[Text data extracted from the pages]
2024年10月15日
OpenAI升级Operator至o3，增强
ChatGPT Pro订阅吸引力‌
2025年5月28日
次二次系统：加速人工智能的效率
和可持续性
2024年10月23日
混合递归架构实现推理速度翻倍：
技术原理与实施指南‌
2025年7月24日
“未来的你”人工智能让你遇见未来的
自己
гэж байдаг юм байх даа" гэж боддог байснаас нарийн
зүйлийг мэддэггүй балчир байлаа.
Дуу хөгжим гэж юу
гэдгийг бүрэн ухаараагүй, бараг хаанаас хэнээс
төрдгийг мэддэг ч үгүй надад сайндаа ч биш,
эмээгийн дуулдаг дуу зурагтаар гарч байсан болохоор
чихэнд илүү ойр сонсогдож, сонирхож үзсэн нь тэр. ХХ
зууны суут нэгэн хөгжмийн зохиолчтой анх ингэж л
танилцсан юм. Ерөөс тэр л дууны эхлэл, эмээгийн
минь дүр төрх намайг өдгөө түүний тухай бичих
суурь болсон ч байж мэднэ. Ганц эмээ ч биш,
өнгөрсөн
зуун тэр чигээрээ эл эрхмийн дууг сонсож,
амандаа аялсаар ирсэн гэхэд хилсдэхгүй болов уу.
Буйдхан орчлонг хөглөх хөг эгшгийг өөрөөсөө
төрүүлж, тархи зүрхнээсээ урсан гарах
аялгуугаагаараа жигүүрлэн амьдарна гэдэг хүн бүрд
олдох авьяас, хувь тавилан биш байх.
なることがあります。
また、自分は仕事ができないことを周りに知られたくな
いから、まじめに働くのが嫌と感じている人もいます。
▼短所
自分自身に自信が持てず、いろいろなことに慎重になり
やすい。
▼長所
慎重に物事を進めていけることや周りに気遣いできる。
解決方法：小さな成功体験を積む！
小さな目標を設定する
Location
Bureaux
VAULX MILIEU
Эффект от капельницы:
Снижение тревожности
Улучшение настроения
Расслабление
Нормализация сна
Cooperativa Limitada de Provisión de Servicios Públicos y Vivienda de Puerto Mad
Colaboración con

Assignment:
Rewrite all of the lines above, changing "Bureaux" to "Offices" and keeping everything else the same.

Output of the exercise:
2024年10月15日
OpenAI升级Operator至o3，增强
ChatGPT Pro订阅吸引力‌
2025年5月28日
次二次系统：加速人工智能的效率
和可持续性
2024年10月23日
混合递归架构实现推理速度翻倍：
技术原理与实施指南‌
2025年7月24日
“未来的你”人工智能让你遇见未来的
自己
гэж байдаг юм байх даа" гэж боддог байснаас нарийн
зүйлийг мэддэггүй балчир байлаа.
Дуу хөгжим гэж юу
гэдгийг бүрэн ухаараагүй, бараг хаанаас хэнээс
төрдгийг мэддэг ч үгүй надад сайндаа ч биш,
эмээгийн дуулдаг дуу зурагтаар гарч байсан болохоор
чихэнд илүү ойр сонсогдож, сонирхож үзсэн нь тэр. ХХ
зууны суут нэгэн хөгжмийн зохиолчтой анх ингэж л
танилцсан юм. Ерөөс тэр л дууны эхлэл, эмээгийн
минь дүр төрх намайг өдгөө түүний тухай бичих
суурь болсон ч байж мэднэ. Ганц эмээ ч биш,
өнгөрсөн
зуун тэр чигээрээ эл эрхмийн дууг сонсож,
амандаа аялсаар ирсэн гэхэд хилсдэхгүй болов уу.
Буйдхан орчлонг хөглөх хөг эгшгийг өөрөөсөө
төрүүлж, тархи зүрхнээсээ урсан гарах
аялгуугаагаараа жигүүрлэн амьдарна гэдэг хүн бүрд
олдох авьяас, хувь тавилан биш байх.
なることがあります。
また、自分は仕事ができないことを周りに知られたくな
いから、まじめに働くのが嫌と感じている人もいます。
▼短所
自分自身に自信が持てず、いろいろなことに慎重になり
やすい。
▼長所
慎重に物事を進めていけることや周りに気遣いできる。
解決方法：小さな成功体験を積む！
小さな目標を設定する
Location
Offices
VAULX MILIEU
Эффект от капельницы:
Снижение тревожности
Улучшение настроения
Расслабление
Нормализация сна
Cooperativa Limitada de Provisión de Servicios Públicos y Vivienda de Puerto Mad
Colaboración con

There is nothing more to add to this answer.